Trump
mira drones da China e escancara fragilidade dos EUA
Decretos
contra a chinesa DJI expõem dilema entre soberania tecnológica e desmonte da
capacidade produtiva nacional
Igor Patrick/Folha de S. Paulo
Três decretos assinados por Donald Trump nesta sexta-feira (6) deixam claro que os drones, antes vistos como ferramentas de lazer ou inovação civil, assumiram um papel estratégico na política externa dos Estados Unidos.
Com medidas
que restringem o uso de equipamentos fabricados por empresas chinesas,
endurecem os critérios de segurança e investem na criação de uma cadeia
doméstica de suprimentos, a Casa Branca sinaliza que a
supremacia em setores de uso dual passou a ser tratada como prioridade.
O ataque
perpetrado pela Ucrânia com drones comerciais
modificados para
atingir bases russas, um divisor de águas, serviu de constatação para os
perigos do uso dessas aeronaves não tripuladas em zonas de
conflito. A natureza acessível, versátil e escalável da tecnologia coloca
em xeque a distinção entre aplicações civis e militares. Equipamentos
baratos adquiridos pela internet tornaram-se armas capazes de atingir alvos
estratégicos a centenas de quilômetros de distância.
É nesse
contexto que se insere a ofensiva contra a DJI, maior fabricante mundial de
drones. Sediada em Shenzhen, na China, a empresa é onipresente em setores
que vão da agricultura à segurança pública. Essa penetração, aliada à
legislação chinesa que obriga empresas privadas a cooperarem com o aparato
estatal, alimenta a percepção em Washington de que os drones chineses
representam um risco à integridade de infraestruturas críticas, operações
sensíveis e dados estratégicos.
Os
decretos assinados por Trump reforçam esse diagnóstico. Um deles proíbe
sobrevoos de drones estrangeiros em áreas consideradas sensíveis; outro cria
incentivos para o desenvolvimento de uma indústria nacional de drones em moldes
semelhantes ao que foi feito com semicondutores; e um terceiro estabelece um
marco regulatório para exportação de tecnologia americana a aliados.
Alvo do
republicano desde pelo menos 2017, a DJI vinha até aqui adotando uma postura de
confronto moderado. A empresa alega que suas operações são tecnicamente
seguras, oferece auditorias independentes como prova de confiabilidade e
interrompeu a sincronização de dados nos EUA. Além disso, tenta judicializar
sua exclusão de licitações, apontando
motivações políticas e protecionismo.
Essa
disputa, no entanto, transcende o caso específico da empresa chinesa. O que
está em jogo é a estrutura futura das cadeias de suprimento globalizadas. À
medida que drones,
chips, sensores e baterias passam a ser vistos como ativos estratégicos, a
tendência é que blocos econômicos rivais busquem autonomia em vez de
interdependência. O resultado provável será um ecossistema tecnológico mais
fragmentado, menos eficiente e mais suscetível a tensões políticas.
Tal
constatação também escancara o quão mal posicionados os americanos estão para a
disputa. Mesmo com sanções, a DJI responde sozinha por quase 70% do mercado
mundial e não há alternativa ocidental à altura.

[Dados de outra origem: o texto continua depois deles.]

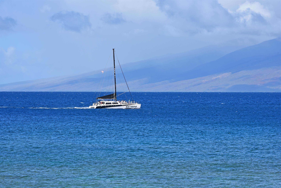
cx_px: 140
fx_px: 1405
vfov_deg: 7.6
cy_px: 94
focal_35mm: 180
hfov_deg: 11.4
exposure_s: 1/200
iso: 100
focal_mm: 180
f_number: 13
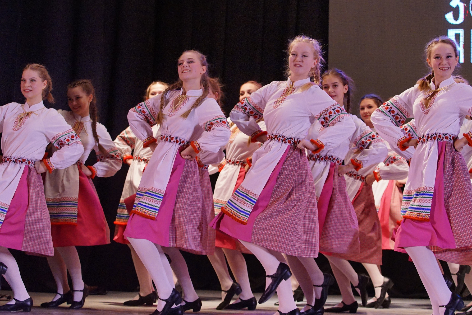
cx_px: 248
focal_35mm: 90
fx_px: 1180
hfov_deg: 22.6
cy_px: 139
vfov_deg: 15.2
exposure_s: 1/500
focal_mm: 70
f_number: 4
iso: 2500
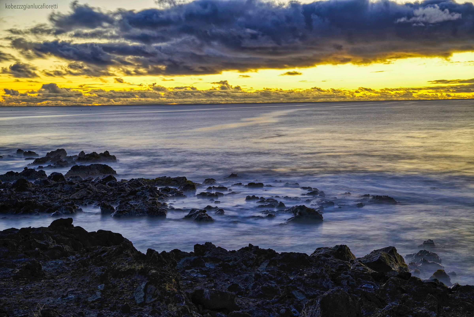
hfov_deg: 34.5
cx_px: 237
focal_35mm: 58
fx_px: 764
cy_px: 158
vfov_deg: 23.4
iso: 100
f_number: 8
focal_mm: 58
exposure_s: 20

Uma indústria assim não surge do vento, e será necessário investir significativamente em tecnologia doméstica. A pergunta é: a Casa Branca está disposta a pagar o preço, no momento em que prefere esticar o déficit nas contas para cortar impostos de bilionários em vez de turbinar a indústria local? Quem souber a resposta, por favor, me conte.